Ia mengatakan, kerangka hukum ekonomi Indonesia merupakan kunci untuk mengantarkan penduduknya melalui tantangan masa depan. Dewasa ini, hukum mengenai kegiatan ekonomi tidak lagi hanya berkutat mengenai tujuan menghasilkan laba, melainkan telah mempertimbangkan aspek-aspek yang identik dengan hidup dan keberlanjutan bagi manusia dan perusahaan, baik itu berupa tanggung jawab sosial dan lingkungan, tata kelola perusahaan, maupun keterlibatan teknologi kecerdasan buatan. Aspek-aspek lain ini yang akan merupakan bagian dari masa depan hukum mengenai kegiatan ekonomi, karena aspek-aspek tersebut telah dan akan semakin diterapkan oleh perseroan di kemudian hari.
“Maka, penting bagi kita untuk dapat memahaminya. Oleh karena itu, pendidikan hukum juga harus mencerminkan realitas hukum yang telah berkembang sedemikian rupa. Namun demikian, praktik juga tidak boleh menyimpang dari asas dan teori yang ada karena ketaatan terhadap asas dan teori merupakan landasan terciptanya kepastian hukum,” kata Prof. Yetty.

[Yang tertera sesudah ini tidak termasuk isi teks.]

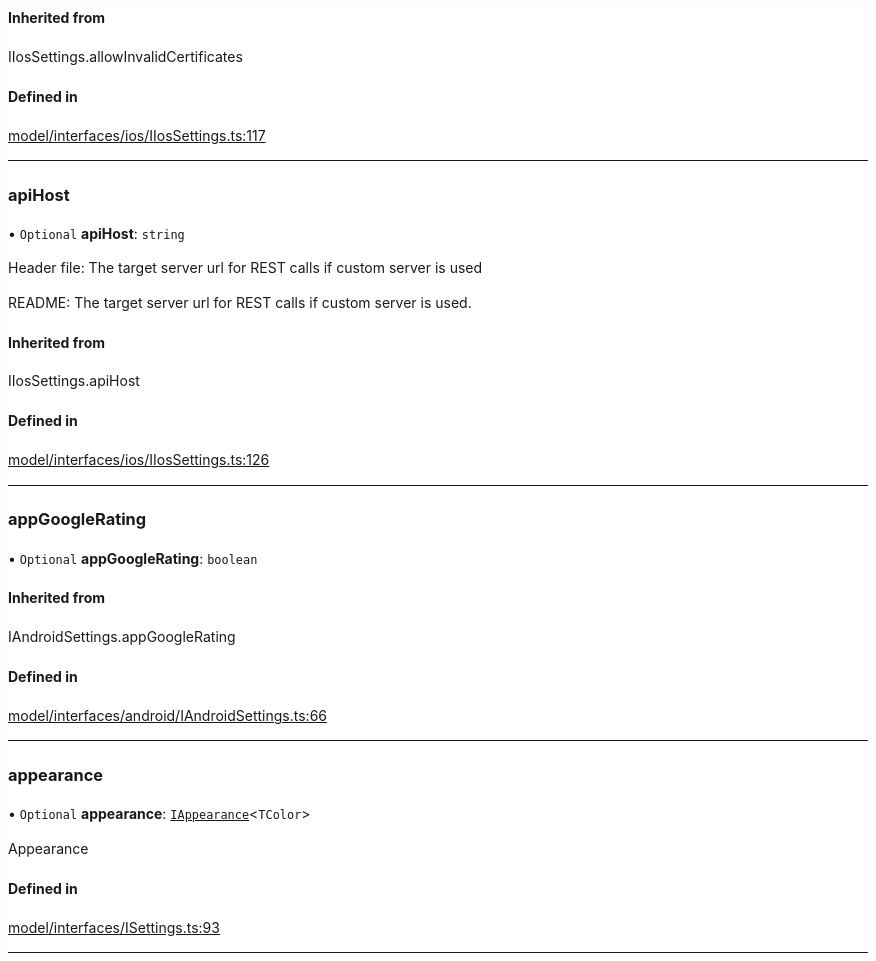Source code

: #### Inherited from

IIosSettings.allowInvalidCertificates

#### Defined in

[model/interfaces/ios/IIosSettings.ts:117](https://github.com/tokenstreet-tech/react-native-idnow-videoident/blob/c8a49ad/src/model/interfaces/ios/IIosSettings.ts#L117)

---

### apiHost

• `Optional` **apiHost**: `string`

Header file:
The target server url for REST calls if custom server is used

README:
The target server url for REST calls if custom server is used.

#### Inherited from

IIosSettings.apiHost

#### Defined in

[model/interfaces/ios/IIosSettings.ts:126](https://github.com/tokenstreet-tech/react-native-idnow-videoident/blob/c8a49ad/src/model/interfaces/ios/IIosSettings.ts#L126)

---

### appGoogleRating

• `Optional` **appGoogleRating**: `boolean`

#### Inherited from

IAndroidSettings.appGoogleRating

#### Defined in

[model/interfaces/android/IAndroidSettings.ts:66](https://github.com/tokenstreet-tech/react-native-idnow-videoident/blob/c8a49ad/src/model/interfaces/android/IAndroidSettings.ts#L66)

---

### appearance

• `Optional` **appearance**: [`IAppearance`](IAppearance.md)<`TColor`\>

Appearance

#### Defined in

[model/interfaces/ISettings.ts:93](https://github.com/tokenstreet-tech/react-native-idnow-videoident/blob/c8a49ad/src/model/interfaces/ISettings.ts#L93)

---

Ia menamatkan pendidikan Sarjana Hukum di FH UI pada 1993. Kemudian, pada 2003 ia melanjutkan pendidikan magisternya di University of Winsconsin-Madison. Pada 2011, ia kembali ke FHUI dan berhasil mendapatkan gelar doktornya dengan judul disertasi “Pemikiran Baru tentang Persekutuan Komanditer (CV): Studi Perbandingan KUHD dan WvK serta putusan-putusan pengadilan Indonesia dan Belanda”.
Prof. Yetty dikenal sebagai pakar hukum ekonomi dan telah menerbitkan beberapa karya ilmiahnya yang terindeks scopus, di antaranya Global Pandemics and Moratorium of Investment Claims: A Perspective From Indonesia (2023); Costs of Maritime Security Inspection To Merchant Ship Operations–The Indonesian Shipowners’ Perspective (2023); Third-Party Risk In The Availability Payment: The Palapa Ring Western Package (2022); dan Digital Services Tax Regulation And Wto Non-Discrimination Principle: Is The Deck Stacked? (2021).